------ The data

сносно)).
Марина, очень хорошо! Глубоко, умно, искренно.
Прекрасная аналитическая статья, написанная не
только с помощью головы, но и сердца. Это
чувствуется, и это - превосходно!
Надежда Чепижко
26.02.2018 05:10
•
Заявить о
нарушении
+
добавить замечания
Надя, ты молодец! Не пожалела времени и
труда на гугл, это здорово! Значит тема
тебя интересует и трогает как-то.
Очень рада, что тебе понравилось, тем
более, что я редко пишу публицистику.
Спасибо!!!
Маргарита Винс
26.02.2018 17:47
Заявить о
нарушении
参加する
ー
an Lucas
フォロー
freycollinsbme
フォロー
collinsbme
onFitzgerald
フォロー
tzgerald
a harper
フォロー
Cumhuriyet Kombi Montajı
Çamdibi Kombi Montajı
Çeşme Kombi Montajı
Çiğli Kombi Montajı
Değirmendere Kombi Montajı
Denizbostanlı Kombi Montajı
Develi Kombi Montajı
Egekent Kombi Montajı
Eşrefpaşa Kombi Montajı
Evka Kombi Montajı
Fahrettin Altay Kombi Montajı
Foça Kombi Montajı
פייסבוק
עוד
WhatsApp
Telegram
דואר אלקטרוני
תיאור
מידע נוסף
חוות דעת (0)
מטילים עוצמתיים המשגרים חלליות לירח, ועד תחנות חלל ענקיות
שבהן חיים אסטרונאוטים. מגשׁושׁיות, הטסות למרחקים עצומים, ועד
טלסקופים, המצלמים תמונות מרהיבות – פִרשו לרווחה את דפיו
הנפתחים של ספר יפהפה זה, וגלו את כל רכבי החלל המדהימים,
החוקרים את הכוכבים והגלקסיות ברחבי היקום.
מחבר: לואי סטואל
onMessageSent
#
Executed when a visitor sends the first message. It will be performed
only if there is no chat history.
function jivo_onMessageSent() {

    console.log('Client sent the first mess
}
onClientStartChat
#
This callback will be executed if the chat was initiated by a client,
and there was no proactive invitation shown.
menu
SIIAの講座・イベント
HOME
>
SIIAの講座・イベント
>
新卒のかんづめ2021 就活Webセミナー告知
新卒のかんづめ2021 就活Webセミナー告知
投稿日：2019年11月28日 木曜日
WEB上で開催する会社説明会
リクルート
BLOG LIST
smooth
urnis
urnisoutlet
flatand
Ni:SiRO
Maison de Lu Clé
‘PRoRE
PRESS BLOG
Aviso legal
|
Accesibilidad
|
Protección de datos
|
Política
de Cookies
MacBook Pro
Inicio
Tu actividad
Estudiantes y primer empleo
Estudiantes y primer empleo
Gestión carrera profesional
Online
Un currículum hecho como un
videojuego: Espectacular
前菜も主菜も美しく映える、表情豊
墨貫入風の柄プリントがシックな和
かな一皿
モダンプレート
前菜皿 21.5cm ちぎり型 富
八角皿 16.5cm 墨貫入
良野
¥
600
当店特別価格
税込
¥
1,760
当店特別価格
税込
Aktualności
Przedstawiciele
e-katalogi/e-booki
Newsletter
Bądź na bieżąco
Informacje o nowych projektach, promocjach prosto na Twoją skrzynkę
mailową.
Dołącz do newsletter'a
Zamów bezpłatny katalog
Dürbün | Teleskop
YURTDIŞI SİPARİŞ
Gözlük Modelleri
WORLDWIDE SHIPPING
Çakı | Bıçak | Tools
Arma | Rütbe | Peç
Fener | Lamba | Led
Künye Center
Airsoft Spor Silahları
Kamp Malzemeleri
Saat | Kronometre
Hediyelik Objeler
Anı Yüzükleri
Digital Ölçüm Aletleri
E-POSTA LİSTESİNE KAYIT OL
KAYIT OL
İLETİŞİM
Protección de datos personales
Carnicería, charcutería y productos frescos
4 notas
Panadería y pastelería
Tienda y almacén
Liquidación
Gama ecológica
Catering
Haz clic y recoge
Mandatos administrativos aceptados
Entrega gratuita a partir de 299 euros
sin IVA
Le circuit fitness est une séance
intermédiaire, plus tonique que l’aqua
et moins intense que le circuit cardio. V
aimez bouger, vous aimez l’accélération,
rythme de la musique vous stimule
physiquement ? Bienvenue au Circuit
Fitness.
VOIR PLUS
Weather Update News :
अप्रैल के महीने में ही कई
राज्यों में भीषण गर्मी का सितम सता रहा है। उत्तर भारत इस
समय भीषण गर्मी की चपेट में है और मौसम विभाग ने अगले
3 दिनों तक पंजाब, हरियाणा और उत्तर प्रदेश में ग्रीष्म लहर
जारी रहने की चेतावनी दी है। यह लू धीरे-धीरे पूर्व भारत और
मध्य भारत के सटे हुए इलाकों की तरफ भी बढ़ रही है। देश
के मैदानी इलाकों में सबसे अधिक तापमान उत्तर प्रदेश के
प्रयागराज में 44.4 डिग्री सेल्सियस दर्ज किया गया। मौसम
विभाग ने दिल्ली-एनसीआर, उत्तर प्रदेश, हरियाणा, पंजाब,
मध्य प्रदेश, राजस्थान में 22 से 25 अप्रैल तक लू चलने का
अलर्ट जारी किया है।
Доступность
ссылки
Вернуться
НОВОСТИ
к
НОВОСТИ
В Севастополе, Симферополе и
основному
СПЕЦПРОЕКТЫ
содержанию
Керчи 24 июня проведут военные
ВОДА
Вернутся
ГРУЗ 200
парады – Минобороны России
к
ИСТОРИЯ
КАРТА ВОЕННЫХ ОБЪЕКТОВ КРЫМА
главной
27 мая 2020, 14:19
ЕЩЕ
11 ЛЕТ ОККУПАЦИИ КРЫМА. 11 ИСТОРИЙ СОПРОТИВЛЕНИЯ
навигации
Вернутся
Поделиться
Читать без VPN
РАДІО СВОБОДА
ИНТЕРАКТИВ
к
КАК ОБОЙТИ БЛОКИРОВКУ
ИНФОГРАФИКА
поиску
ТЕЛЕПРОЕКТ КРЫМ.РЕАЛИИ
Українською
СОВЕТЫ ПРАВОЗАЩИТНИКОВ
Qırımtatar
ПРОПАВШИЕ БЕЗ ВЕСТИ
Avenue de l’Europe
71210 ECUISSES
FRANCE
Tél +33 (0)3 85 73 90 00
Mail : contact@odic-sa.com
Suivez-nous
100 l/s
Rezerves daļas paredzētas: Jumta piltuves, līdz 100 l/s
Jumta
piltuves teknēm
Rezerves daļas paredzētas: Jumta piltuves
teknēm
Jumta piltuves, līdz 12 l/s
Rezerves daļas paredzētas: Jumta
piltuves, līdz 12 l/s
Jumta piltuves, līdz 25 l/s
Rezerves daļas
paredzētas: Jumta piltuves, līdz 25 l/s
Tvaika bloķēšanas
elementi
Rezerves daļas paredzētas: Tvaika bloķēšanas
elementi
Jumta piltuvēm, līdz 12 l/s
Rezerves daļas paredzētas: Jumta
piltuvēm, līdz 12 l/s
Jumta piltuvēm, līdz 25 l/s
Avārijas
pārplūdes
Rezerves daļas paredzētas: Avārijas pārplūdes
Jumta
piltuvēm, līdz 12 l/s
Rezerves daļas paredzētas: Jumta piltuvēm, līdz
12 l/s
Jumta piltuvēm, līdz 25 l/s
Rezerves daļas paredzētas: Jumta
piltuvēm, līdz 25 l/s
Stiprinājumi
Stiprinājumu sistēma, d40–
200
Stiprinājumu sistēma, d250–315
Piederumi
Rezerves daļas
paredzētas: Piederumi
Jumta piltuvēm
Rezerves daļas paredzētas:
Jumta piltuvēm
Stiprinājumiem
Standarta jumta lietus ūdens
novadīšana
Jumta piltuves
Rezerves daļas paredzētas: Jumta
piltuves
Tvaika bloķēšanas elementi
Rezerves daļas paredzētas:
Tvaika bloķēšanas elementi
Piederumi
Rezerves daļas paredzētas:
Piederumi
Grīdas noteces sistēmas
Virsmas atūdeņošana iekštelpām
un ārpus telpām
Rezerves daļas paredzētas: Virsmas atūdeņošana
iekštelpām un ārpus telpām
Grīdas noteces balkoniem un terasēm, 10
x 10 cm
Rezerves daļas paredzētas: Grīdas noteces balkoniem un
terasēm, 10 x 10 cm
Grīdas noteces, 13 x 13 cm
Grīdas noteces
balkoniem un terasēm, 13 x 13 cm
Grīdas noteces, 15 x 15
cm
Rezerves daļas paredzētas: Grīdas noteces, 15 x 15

------------

## Task brief
Copy out every line from the very beginning of the rows down to the line with "Надя, ты молодец! Не пожалела времени и", including both ends, and keep each line identical to the original.

## Expected answer
сносно)).
Марина, очень хорошо! Глубоко, умно, искренно.
Прекрасная аналитическая статья, написанная не
только с помощью головы, но и сердца. Это
чувствуется, и это - превосходно!
Надежда Чепижко
26.02.2018 05:10
•
Заявить о
нарушении
+
добавить замечания
Надя, ты молодец! Не пожалела времени и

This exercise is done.